| TASK OBJECTIVE |
Copy every line of the records that includes the word "middle".
*** EXCERPTED RECORDS ***
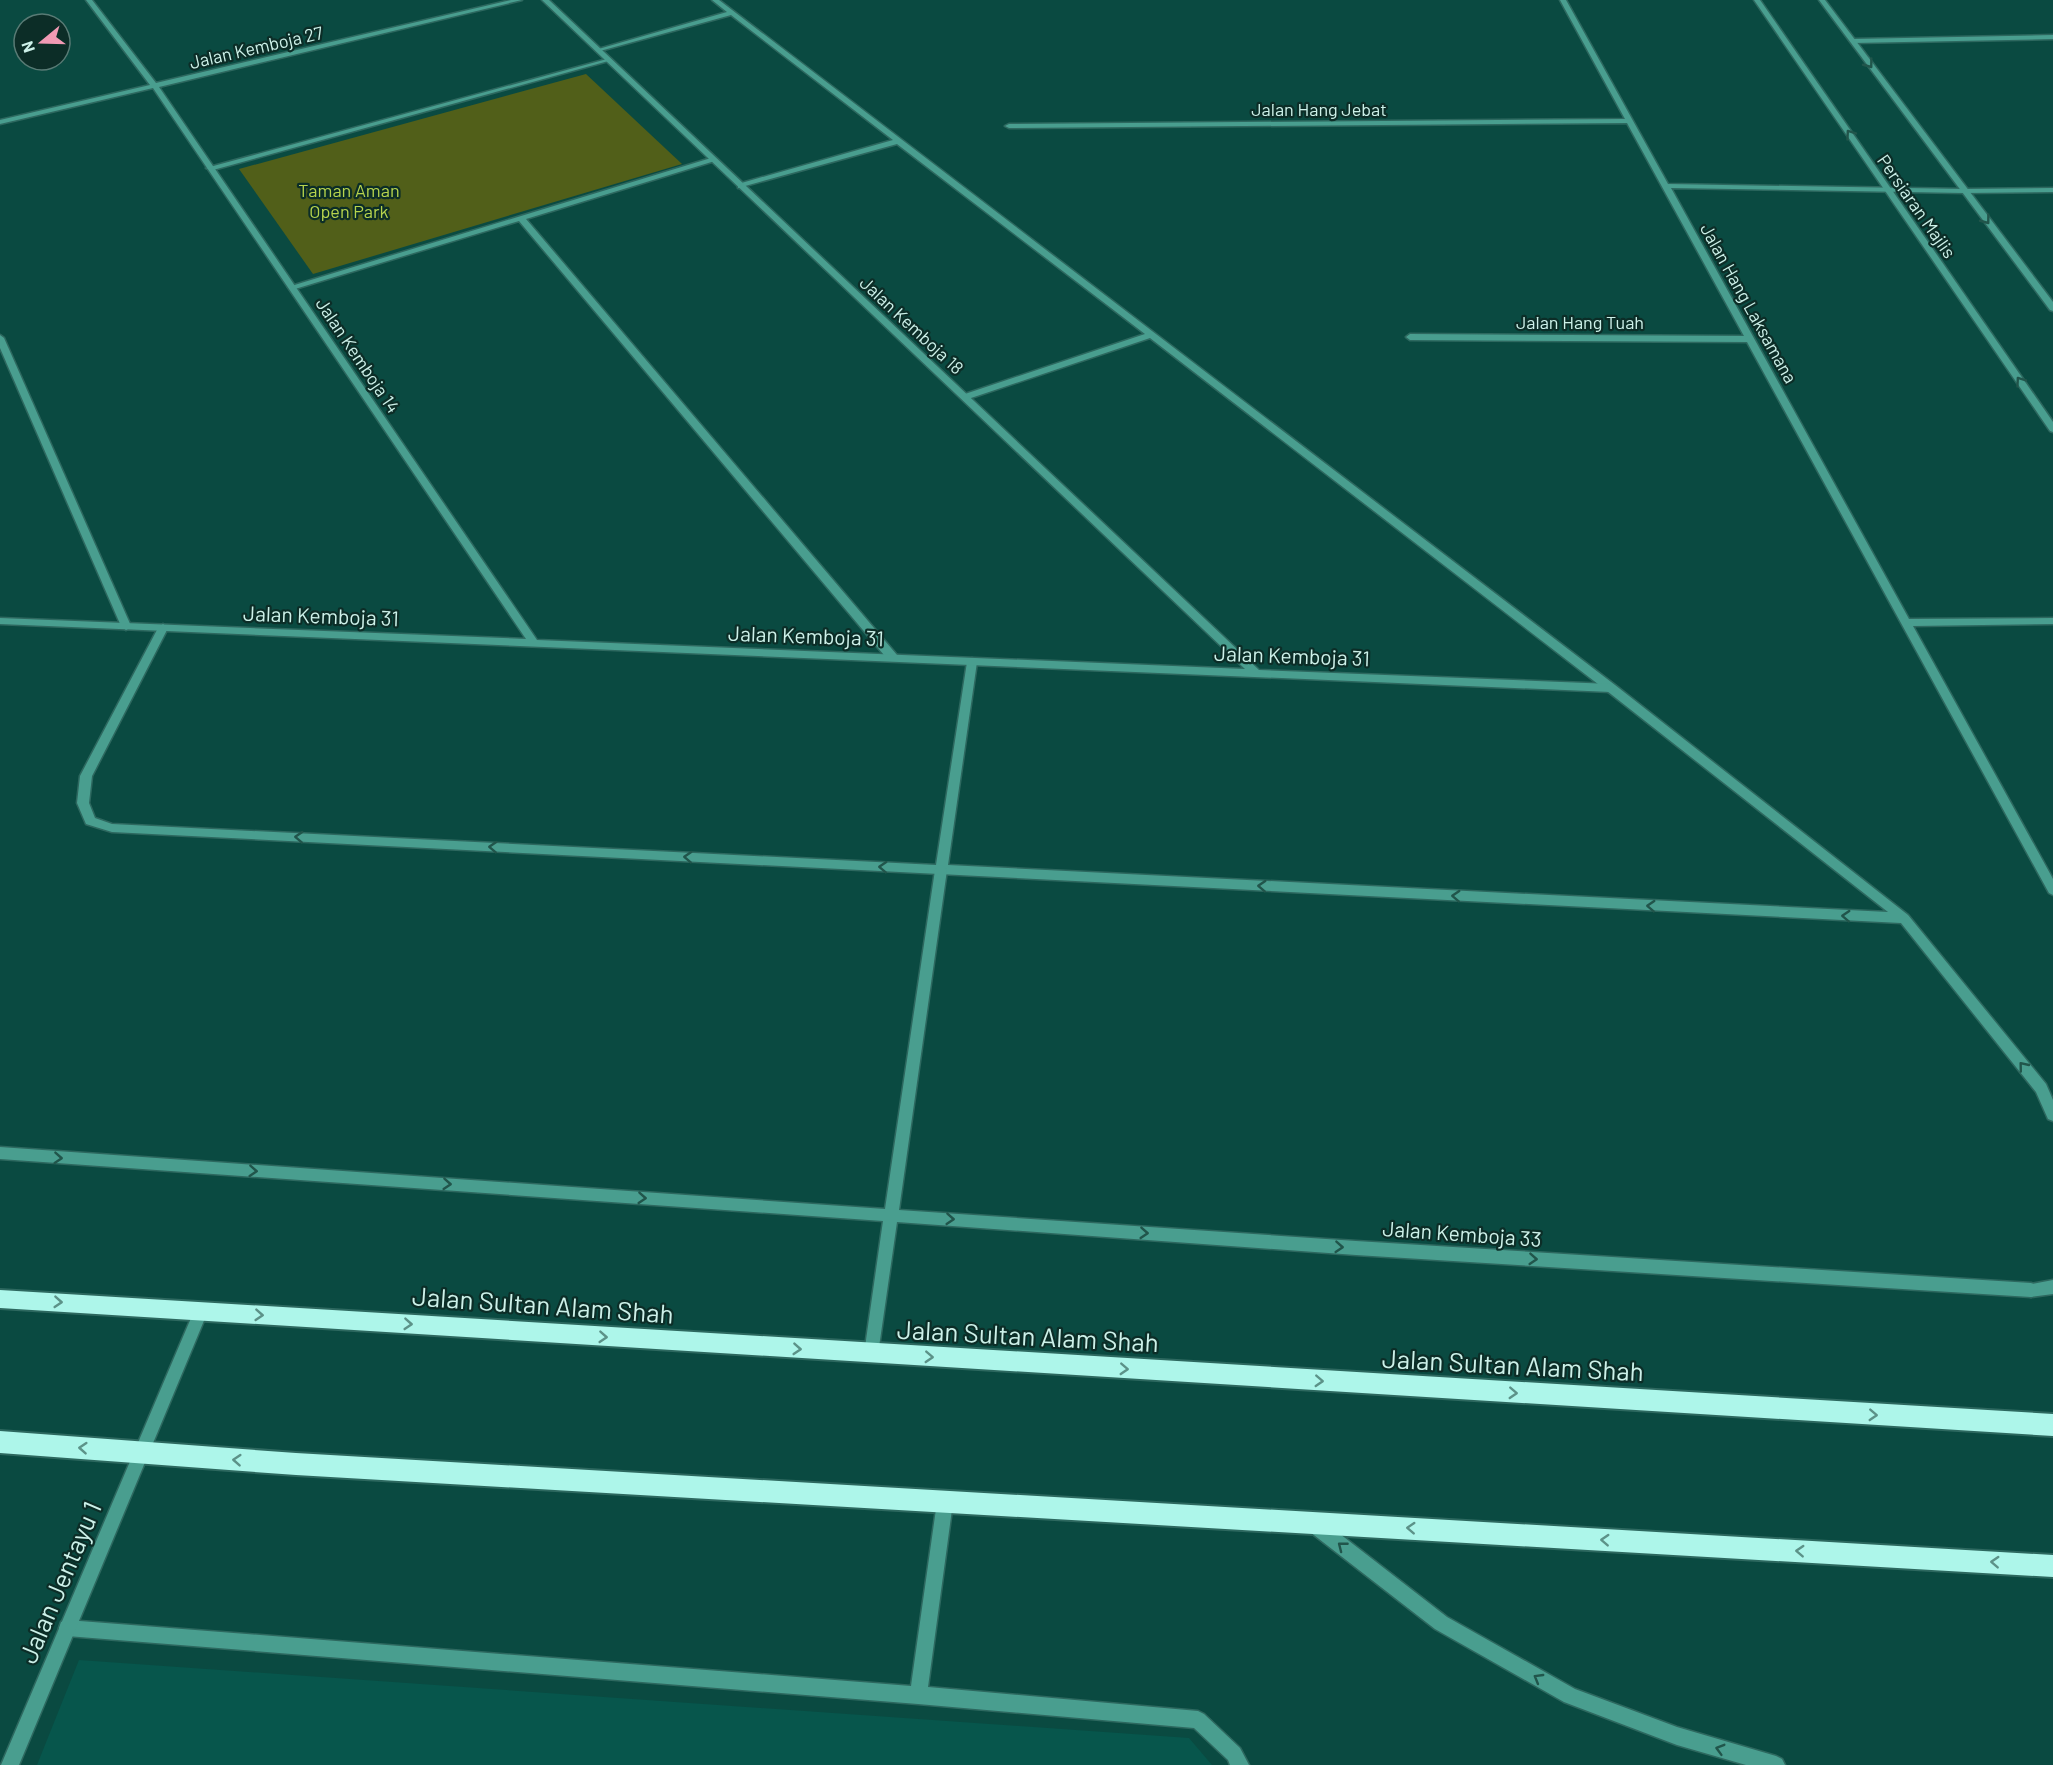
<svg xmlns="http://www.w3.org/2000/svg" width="2053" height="1765" font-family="Barlow,sans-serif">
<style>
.built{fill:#07564c}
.green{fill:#515f19}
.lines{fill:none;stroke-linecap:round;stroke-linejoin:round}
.service-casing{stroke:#2d685f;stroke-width:3}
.minor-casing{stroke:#2d685f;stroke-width:3}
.tertiary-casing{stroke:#2d685f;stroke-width:3}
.trunk-casing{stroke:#2d685f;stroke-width:4}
.service{fill:#499e8f;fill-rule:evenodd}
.minor{fill:#499e8f;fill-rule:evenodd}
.tertiary{fill:#499e8f;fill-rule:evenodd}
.trunk{fill:#adf6ea;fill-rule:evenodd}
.oneway{stroke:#21554b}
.oneway2{stroke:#5c9288}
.labels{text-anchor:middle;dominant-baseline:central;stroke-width:4.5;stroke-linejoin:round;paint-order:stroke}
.far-street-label{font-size:18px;fill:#cdf1e9;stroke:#0c2d27}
.far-park-label{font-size:18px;fill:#b7d44d;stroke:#0c2d27}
.street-label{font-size:21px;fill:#cdf1e9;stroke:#0c2d27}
.near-street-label{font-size:26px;fill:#cdf1e9;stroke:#0c2d27}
</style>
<rect width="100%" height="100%" fill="#0a4a41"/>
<path class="built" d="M79,1660L1189,1738L1212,1765H37Z"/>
<path class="green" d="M586,74L682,164L313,274L239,169Z"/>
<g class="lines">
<g class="service-casing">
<g id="service">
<path d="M712,0H719L1615,685L1908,915L2046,1084L2053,1100V1121L2048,1119L2036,1092L1901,923L112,832L86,824L77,803L80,776L158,628L163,624L168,628L92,776L89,803L95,818L112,824L936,865L967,662L972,658L977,662L948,865L1888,912L1607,691L1150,338L968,399H962V395L1145,334L897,144L738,188V184L893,140L731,15L600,51L595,50L727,12Z"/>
<path d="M2053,35V39L1853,43L1850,41L1853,39Z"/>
<path d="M607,59L612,60L213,170L206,168Z"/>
<path d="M711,158L718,160L526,219L897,655L898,658L897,661H889L519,221L295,289L288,287Z"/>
<path d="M2053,188V192L1964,193L1960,191L1964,189Z"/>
<path d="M0,335L4,338L131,626L130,628L126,630L121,626L0,348Z"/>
<path d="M2053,1280V1294L2031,1297L2026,1295L2024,1290L2026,1285Z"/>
<path d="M945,1494L951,1496L953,1502L928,1687L1198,1711L1204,1714L1240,1748L1249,1765H1230L1228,1760L1194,1728L918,1704L67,1636L61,1634L59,1628L61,1622L67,1620L911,1686L937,1502L939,1496Z"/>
<path d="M1316,1518L1322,1520L1447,1617L1575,1689L1677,1727L1776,1756L1782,1759L1785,1765H1746L1677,1745L1564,1702L1435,1629L1310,1532L1308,1526L1310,1520Z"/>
</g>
</g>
<g class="minor-casing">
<g id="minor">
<path d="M86,0H92L156,83L511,0H522L159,87L537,640L1245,669L542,0H549L1259,670L1611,684L1616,688L1611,692L0,624V618L526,639L153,88L0,124V120L150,85Z"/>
<path d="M1560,0H1566L1668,184L1964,189L1968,191L1964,193L1671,188L1909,619L2053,618V624L1913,626L2053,879V895L2049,893L1747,342L1410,340L1406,337L1410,334L1744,336L1627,123L1009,128L1005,126L1009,124L1625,119Z"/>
<path d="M941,865L945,867L947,870L899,1210L1356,1241L2031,1283L2036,1285L2038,1290L2036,1295L2031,1297L1356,1255L897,1222L878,1354L876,1359L871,1361L866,1359L864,1354L883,1221L0,1159V1147L885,1209L935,870L937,867Z"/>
<path d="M201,1304L206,1306L208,1311L19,1765H1L194,1311L196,1306Z"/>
</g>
</g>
<g class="tertiary-casing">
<g id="tertiary">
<path d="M1754,0H1760L2053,422V432L2050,431Z"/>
<path d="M1819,0H1825L2053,302V311L2050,310Z"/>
</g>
</g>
<g class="trunk-casing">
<g id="trunk">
<path d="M0,1290L2053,1414V1436L0,1308Z"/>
<path d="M0,1431L296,1453L2053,1555V1577L296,1475L0,1453Z"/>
</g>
</g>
<use href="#service" class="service"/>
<use href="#minor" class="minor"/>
<use href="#tertiary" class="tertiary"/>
<use href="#trunk" class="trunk"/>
</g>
<defs><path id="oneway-chevron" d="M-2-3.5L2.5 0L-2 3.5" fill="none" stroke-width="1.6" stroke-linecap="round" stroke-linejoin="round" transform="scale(1.5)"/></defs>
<g class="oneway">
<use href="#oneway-chevron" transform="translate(1869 64) rotate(53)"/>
<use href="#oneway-chevron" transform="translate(1850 134) rotate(-125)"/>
<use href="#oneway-chevron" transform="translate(1986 220) rotate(53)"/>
<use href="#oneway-chevron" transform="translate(2020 381) rotate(-125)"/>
<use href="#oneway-chevron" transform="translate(299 837) rotate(-177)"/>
<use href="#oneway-chevron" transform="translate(493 847) rotate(-177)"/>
<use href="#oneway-chevron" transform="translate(688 857) rotate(-177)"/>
<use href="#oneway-chevron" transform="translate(883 867) rotate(-177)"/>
<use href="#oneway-chevron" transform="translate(1262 886) rotate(-177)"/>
<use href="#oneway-chevron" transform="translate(1456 896) rotate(-177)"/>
<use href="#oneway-chevron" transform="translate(1651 906) rotate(-177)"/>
<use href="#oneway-chevron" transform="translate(1846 916) rotate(-177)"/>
<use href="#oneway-chevron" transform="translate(2023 1066) rotate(-129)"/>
<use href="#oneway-chevron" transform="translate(58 1158) rotate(4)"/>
<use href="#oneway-chevron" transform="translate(253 1171) rotate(4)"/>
<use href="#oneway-chevron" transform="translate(447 1184) rotate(4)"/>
<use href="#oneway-chevron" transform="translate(642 1198) rotate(4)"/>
<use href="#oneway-chevron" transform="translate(950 1219) rotate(4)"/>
<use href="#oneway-chevron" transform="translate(1144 1233) rotate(4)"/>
<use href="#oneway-chevron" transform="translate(1339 1247) rotate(4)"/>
<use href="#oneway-chevron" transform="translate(1533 1259) rotate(4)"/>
<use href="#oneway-chevron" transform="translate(1342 1546) rotate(-142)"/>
<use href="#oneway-chevron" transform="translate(1538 1678) rotate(-150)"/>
<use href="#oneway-chevron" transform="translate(1720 1749) rotate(-164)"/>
</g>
<g class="oneway2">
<use href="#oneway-chevron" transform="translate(58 1302) rotate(4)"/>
<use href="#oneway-chevron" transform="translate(259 1315) rotate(4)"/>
<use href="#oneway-chevron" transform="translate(408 1324) rotate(4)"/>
<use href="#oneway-chevron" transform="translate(603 1337) rotate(4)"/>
<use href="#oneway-chevron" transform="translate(797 1349) rotate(4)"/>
<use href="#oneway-chevron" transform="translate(929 1357) rotate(3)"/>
<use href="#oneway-chevron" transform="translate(1124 1369) rotate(3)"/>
<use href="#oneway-chevron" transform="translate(1319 1381) rotate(3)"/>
<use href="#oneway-chevron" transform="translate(1513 1393) rotate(3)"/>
<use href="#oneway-chevron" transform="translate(1873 1415) rotate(3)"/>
<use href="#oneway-chevron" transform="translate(83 1448) rotate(-176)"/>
<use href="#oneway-chevron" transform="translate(237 1460) rotate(-176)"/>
<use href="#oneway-chevron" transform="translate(1411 1528) rotate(-177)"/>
<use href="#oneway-chevron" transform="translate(1605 1540) rotate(-177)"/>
<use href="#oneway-chevron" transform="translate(1800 1551) rotate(-177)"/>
<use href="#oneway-chevron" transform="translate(1995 1562) rotate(-177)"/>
</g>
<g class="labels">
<g class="far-street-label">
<text transform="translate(256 47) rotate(-13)">Jalan Kemboja 27</text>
<text x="1319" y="109">Jalan Hang Jebat</text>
<text transform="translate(1917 206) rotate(55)">Persiaran Majlis</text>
<text transform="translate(1749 303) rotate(61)">Jalan Hang Laksamana</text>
<text x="1580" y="322">Jalan Hang Tuah</text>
<text transform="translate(912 325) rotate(43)">Jalan Kemboja 18</text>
<text transform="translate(358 355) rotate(56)">Jalan Kemboja 14</text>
</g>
<g class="far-park-label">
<text x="349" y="190">Taman Aman<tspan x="349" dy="21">Open Park</tspan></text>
</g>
<g class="street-label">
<text transform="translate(321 615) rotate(2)">Jalan Kemboja 31</text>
<text transform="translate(806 635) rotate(2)">Jalan Kemboja 31</text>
<text transform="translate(1292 655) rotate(2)">Jalan Kemboja 31</text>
<text transform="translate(1462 1233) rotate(4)">Jalan Kemboja 33</text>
</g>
<g class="near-street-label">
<text transform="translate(543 1304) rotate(4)">Jalan Sultan Alam Shah</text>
<text transform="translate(1028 1335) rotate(3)">Jalan Sultan Alam Shah</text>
<text transform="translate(1513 1364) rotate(3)">Jalan Sultan Alam Shah</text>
<text transform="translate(59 1582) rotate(-67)">Jalan Jentayu 1</text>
</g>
</g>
<g transform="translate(42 42) rotate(251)"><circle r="28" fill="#0c2d27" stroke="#597b75" stroke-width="1.5"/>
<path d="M0-4.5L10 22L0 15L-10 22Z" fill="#f19ab4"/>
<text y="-9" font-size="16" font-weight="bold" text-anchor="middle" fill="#cdf1e9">N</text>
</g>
</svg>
*** End of EXCERPTED RECORDS ***
| SOLVED PROBLEM |
.labels{text-anchor:middle;dominant-baseline:central;stroke-width:4.5;stroke-linejoin:round;paint-order:stroke}
<text y="-9" font-size="16" font-weight="bold" text-anchor="middle" fill="#cdf1e9">N</text>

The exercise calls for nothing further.